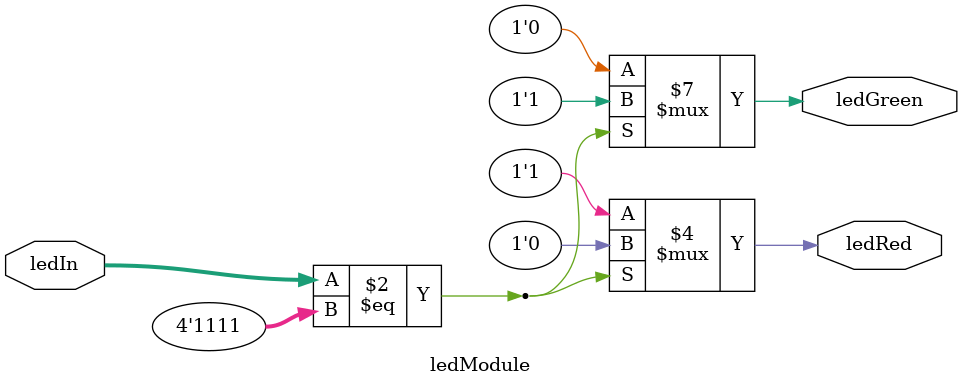
<source format=v>


module ledModule(ledIn, ledGreen, ledRed);	
  input [3:0] ledIn;
  output ledGreen, ledRed;
  reg ledGreen, ledRed;

  always @ (ledIn)
  begin
    if(ledIn == 4'b1111)
      begin
	ledGreen  = 1;
	ledRed = 0;
      end
    else
      begin
	ledGreen  = 0;
	ledRed = 1;
      end
  end

endmodule
 
</source>
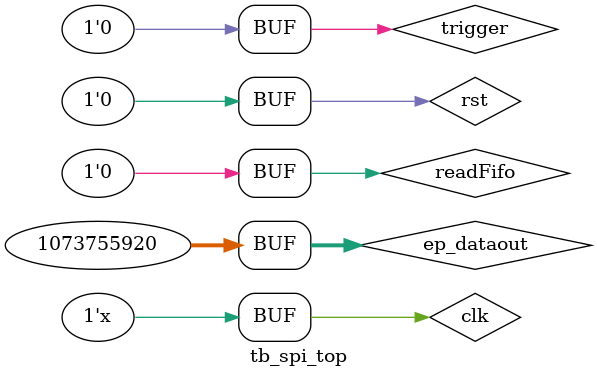
<source format=v>
`timescale 1ns / 1ps


module tb_spi_top;

	// Inputs
	reg clk;
	reg rst;
	reg [31:0] ep_dataout;
	reg trigger;
	reg readFifo;

	// Outputs
	wire hostinterrupt;
	wire [31:0] dout;

	// Instantiate the Unit Under Test (UUT)
	top_module uut (
		.clk(clk), 
		.rst(rst), 
		.ep_dataout(ep_dataout), 
		.trigger(trigger), 
		.hostinterrupt(hostinterrupt), 
		.readFifo(readFifo), 
		.dout(dout)
	);
	
	// Generate clock
	always #5 clk = ~clk;

	initial begin
		// Initialize Inputs
		clk = 1'b0;
		rst = 1'b0;
		/*ep_dataout = 0;
		trigger = 0;*/
		readFifo = 1'b0;
		#10;
		rst = 1'b1;

		// Wait 100 ns for global reset to finish
		#100;
		rst = 1'b0;
        
		// Add stimulus here
		#5;
      trigger = 1'b0;
      #5;
      ep_dataout = 32'h80000051;
      trigger = 1'b1;
      #10;
      trigger = 1'b0;
      #30;
      trigger = 1'b1;
      ep_dataout = 32'h40000001;
      #10;
      trigger = 1'b0;
      #30;
      ep_dataout = 32'h80000001;
      trigger = 1'b1;
      #10;
      trigger = 1'b0;
      #30;
      trigger = 1'b1;
      ep_dataout = 32'h40008aa5;
      #10;
      trigger = 1'b0;
      #30;
      ep_dataout = 32'h80000041;
      trigger = 1'b1;
      #10;
      trigger = 1'b0;
      #30;
      ep_dataout = 32'h40003610;
      trigger = 1'b1;
      #10;
      trigger = 1'b0;
      #30;
      ep_dataout = 32'h80000061;
      trigger = 1'b1;
      #10;
      trigger = 1'b0;
      #30;
      ep_dataout = 32'h40000001;
      trigger = 1'b1;
      #10;
      trigger = 1'b0;
      #30;
      ep_dataout = 32'h80000041;
      trigger = 1'b1;
      #10;
      trigger = 1'b0;
      #30;
      ep_dataout = 32'h40003710;
      trigger = 1'b1;
      #10;
      trigger = 1'b0;
      #900;
      ep_dataout = 32'h40005a01;
      trigger = 1'b1;
      #10;
      trigger = 1'b0;
      #30;
      ep_dataout = 32'h80000041;
      trigger = 1'b1;
      #10;
      trigger = 1'b0;
      #30;
      ep_dataout = 32'h40003710;
      trigger = 1'b1;
      #10;
      trigger = 1'b0;
      #900;
      ep_dataout = 32'h40005238;
      trigger = 1'b1;
      #10;
      trigger = 1'b0;
      #30;
      ep_dataout = 32'h80000041;
      trigger = 1'b1;
      #10;
      trigger = 1'b0;
      #30;
      ep_dataout = 32'h40003710;
      trigger = 1'b1;
      #10;
      trigger = 1'b0;
      #900;
      #40;
      readFifo = 1'b1;
      #10;
      readFifo = 1'b0;
      #40;
      readFifo = 1'b1;
      #10;
      readFifo = 1'b0;
      #40;
      readFifo = 1'b1;
      #10;
      readFifo = 1'b0;
	end
      
endmodule


</source>
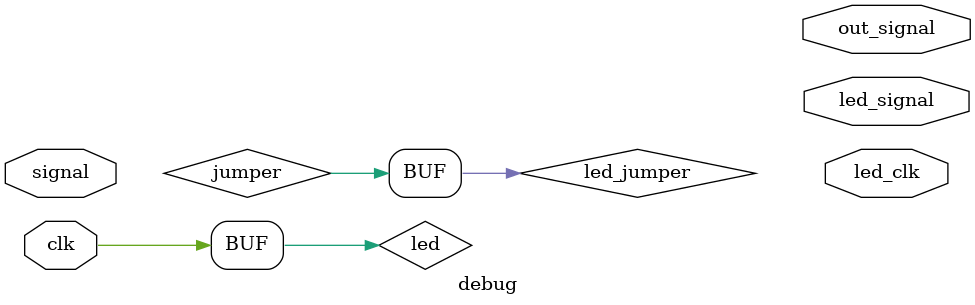
<source format=v>
`timescale 1ns / 1ps
module debug(
    input clk,
	 input signal,
	 output led_clk,
	 output reg out_signal,
	 output led_signal
    );

	//assign clk = switch | button | jumper;
	assign led = clk;
	
	always @(posedge clk) begin
		jumper = signal;
	end
	
	always @(negedge clk) begin
		jumper = 0;
	end
	
	assign led_jumper = jumper;
endmodule

</source>
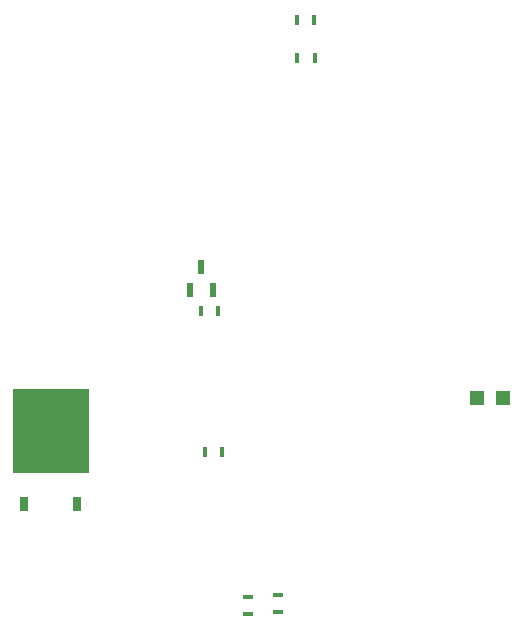
<source format=gbr>
%FSLAX35Y35*%
%MOIN*%
G04 EasyPC Gerber Version 18.0.8 Build 3632 *
%ADD77R,0.01800X0.03300*%
%ADD80R,0.01900X0.04600*%
%ADD75R,0.03100X0.05100*%
%ADD76R,0.25600X0.28000*%
%ADD78R,0.03300X0.01800*%
%ADD79R,0.05000X0.04700*%
X0Y0D02*
D02*
D75*
X17489Y59659D03*
X35206D03*
D02*
D76*
X26348Y83909D03*
D02*
D77*
X76450Y123863D03*
X77631Y77013D03*
X82150Y123863D03*
X83331Y77013D03*
X108340Y220910D03*
X108537Y208115D03*
X114040Y220910D03*
X114237Y208115D03*
D02*
D78*
X92096Y22785D03*
Y28485D03*
X101938Y23572D03*
Y29272D03*
D02*
D79*
X168307Y94926D03*
X176907D03*
D02*
D80*
X72794Y130840D03*
X76544Y138540D03*
X80294Y130840D03*
X0Y0D02*
M02*

</source>
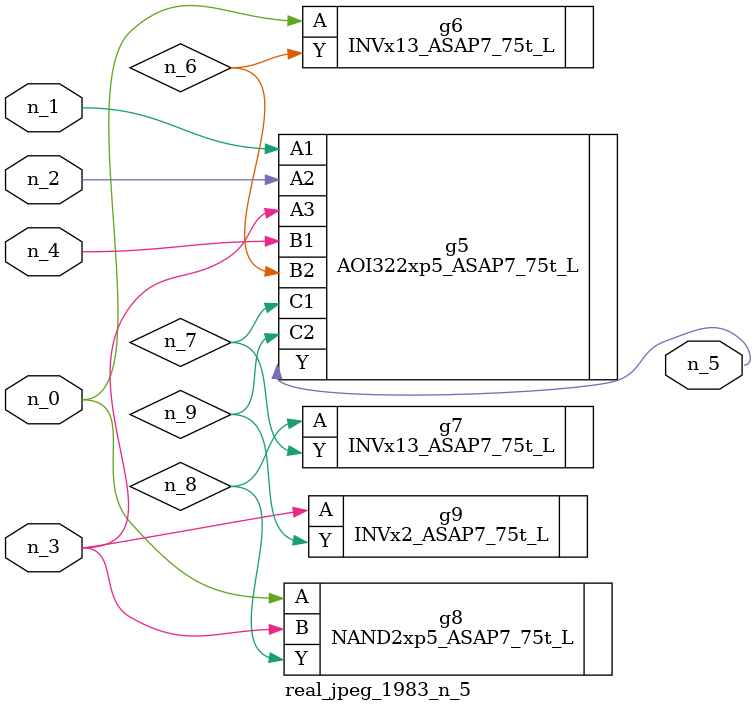
<source format=v>
module real_jpeg_1983_n_5 (n_4, n_0, n_1, n_2, n_3, n_5);

input n_4;
input n_0;
input n_1;
input n_2;
input n_3;

output n_5;

wire n_8;
wire n_6;
wire n_7;
wire n_9;

INVx13_ASAP7_75t_L g6 ( 
.A(n_0),
.Y(n_6)
);

NAND2xp5_ASAP7_75t_L g8 ( 
.A(n_0),
.B(n_3),
.Y(n_8)
);

AOI322xp5_ASAP7_75t_L g5 ( 
.A1(n_1),
.A2(n_2),
.A3(n_3),
.B1(n_4),
.B2(n_6),
.C1(n_7),
.C2(n_9),
.Y(n_5)
);

INVx2_ASAP7_75t_L g9 ( 
.A(n_3),
.Y(n_9)
);

INVx13_ASAP7_75t_L g7 ( 
.A(n_8),
.Y(n_7)
);


endmodule
</source>
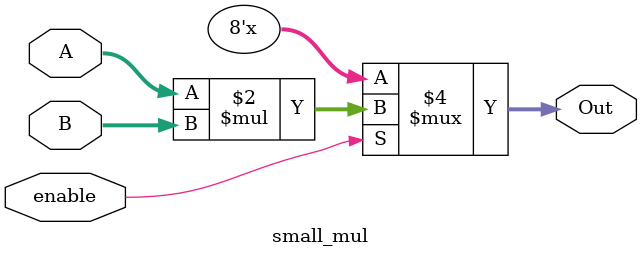
<source format=v>
`timescale 1ns / 1ps

module small_mul(
 output reg [7:0] Out,
 input [3:0] A,B,
 input enable
    );
    always @(enable, A,B)
    begin
   
    Out = 8'bxxxxxxxx;
    if(enable)
    Out = A*B;
    end
endmodule
</source>
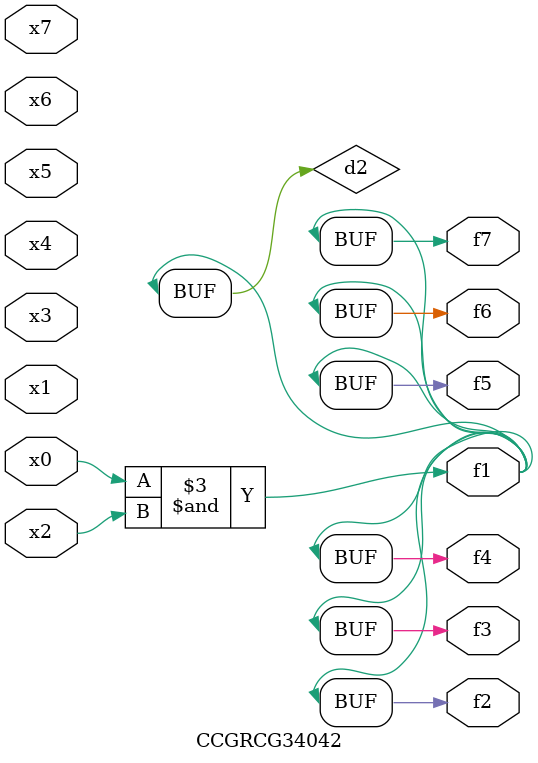
<source format=v>
module CCGRCG34042(
	input x0, x1, x2, x3, x4, x5, x6, x7,
	output f1, f2, f3, f4, f5, f6, f7
);

	wire d1, d2;

	nor (d1, x3, x6);
	and (d2, x0, x2);
	assign f1 = d2;
	assign f2 = d2;
	assign f3 = d2;
	assign f4 = d2;
	assign f5 = d2;
	assign f6 = d2;
	assign f7 = d2;
endmodule

</source>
==================================================
Your objective — For this exercise, copy every line of the data that holds "begin".

The completed task —
  begin
      begin
      begin
	initial begin
	always @(posedge clk) begin
	always @(negedge clk) begin
    begin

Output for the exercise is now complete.